*** Data provided ***

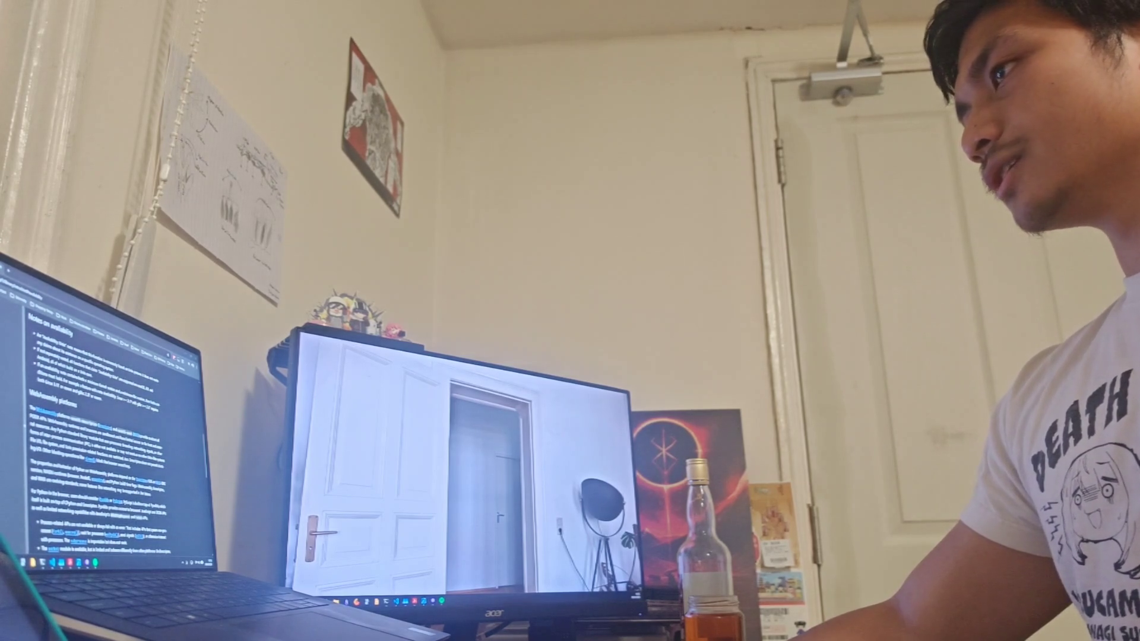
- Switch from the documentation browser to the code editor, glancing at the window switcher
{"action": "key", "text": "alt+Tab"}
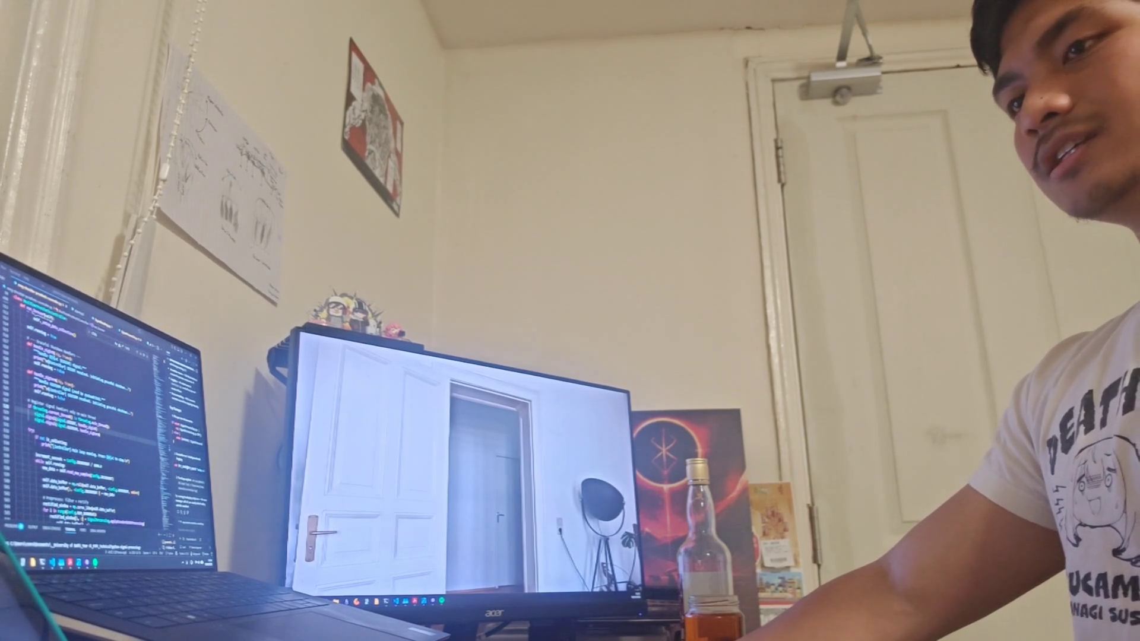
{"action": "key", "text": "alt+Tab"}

*** End of Data provided ***

* What this task involves *
Set down the full listing above with its wording unchanged. Leave out its images.

* Output for this exercise *
- Switch from the documentation browser to the code editor, glancing at the window switcher
{"action": "key", "text": "alt+Tab"}
{"action": "key", "text": "alt+Tab"}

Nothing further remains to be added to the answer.